- **TASK BRIEF**
From the entries below, copy every line where the string "source" appears.
━━━ ENTRIES SUPPLIED
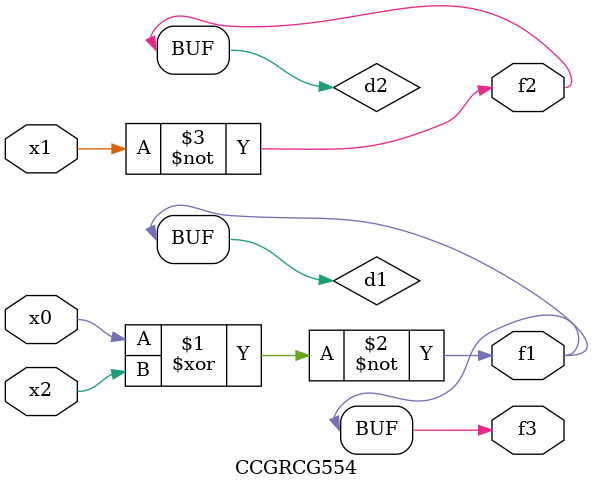
<source format=v>
module CCGRCG554(
	input x0, x1, x2,
	output f1, f2, f3
);

	wire d1, d2, d3;

	xnor (d1, x0, x2);
	nand (d2, x1);
	nor (d3, x1, x2);
	assign f1 = d1;
	assign f2 = d2;
	assign f3 = d1;
endmodule

</source>
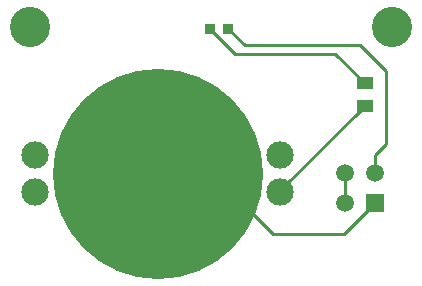
<source format=gtl>
G04*
G04 #@! TF.GenerationSoftware,Altium Limited,Altium Designer,18.1.7 (191)*
G04*
G04 Layer_Physical_Order=1*
G04 Layer_Color=255*
%FSLAX23Y23*%
%MOIN*%
G70*
G01*
G75*
%ADD12C,0.010*%
%ADD15R,0.035X0.037*%
%ADD16R,0.057X0.039*%
%ADD17C,0.701*%
%ADD25C,0.134*%
%ADD26C,0.059*%
%ADD27R,0.059X0.059*%
%ADD28C,0.091*%
D12*
X3457Y4060D02*
X3555Y3962D01*
X3124Y4060D02*
X3457D01*
X3039Y4145D02*
X3124Y4060D01*
X3101Y4145D02*
X3156Y4090D01*
X3540D01*
X3625Y4005D01*
Y3760D02*
Y4005D01*
X3590Y3725D02*
X3625Y3760D01*
X3590Y3665D02*
Y3725D01*
X3274Y3601D02*
Y3607D01*
X3555Y3888D01*
X3490Y3565D02*
Y3665D01*
X3485Y3460D02*
X3590Y3565D01*
X3250Y3460D02*
X3485D01*
X3050Y3660D02*
X3250Y3460D01*
X2865Y3660D02*
X3050D01*
D15*
X3101Y4145D02*
D03*
X3039D02*
D03*
D16*
X3555Y3962D02*
D03*
Y3888D02*
D03*
D17*
X2865Y3660D02*
D03*
D25*
X3645Y4150D02*
D03*
X2440D02*
D03*
D26*
X3490Y3665D02*
D03*
X3590D02*
D03*
X3490Y3565D02*
D03*
D27*
X3590D02*
D03*
D28*
X3274Y3601D02*
D03*
Y3723D02*
D03*
X2456D02*
D03*
Y3601D02*
D03*
M02*

</source>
━━━━━━
- **EXERCISE ANSWER**
<source format=v>
</source>
<source format=gtl>
</source>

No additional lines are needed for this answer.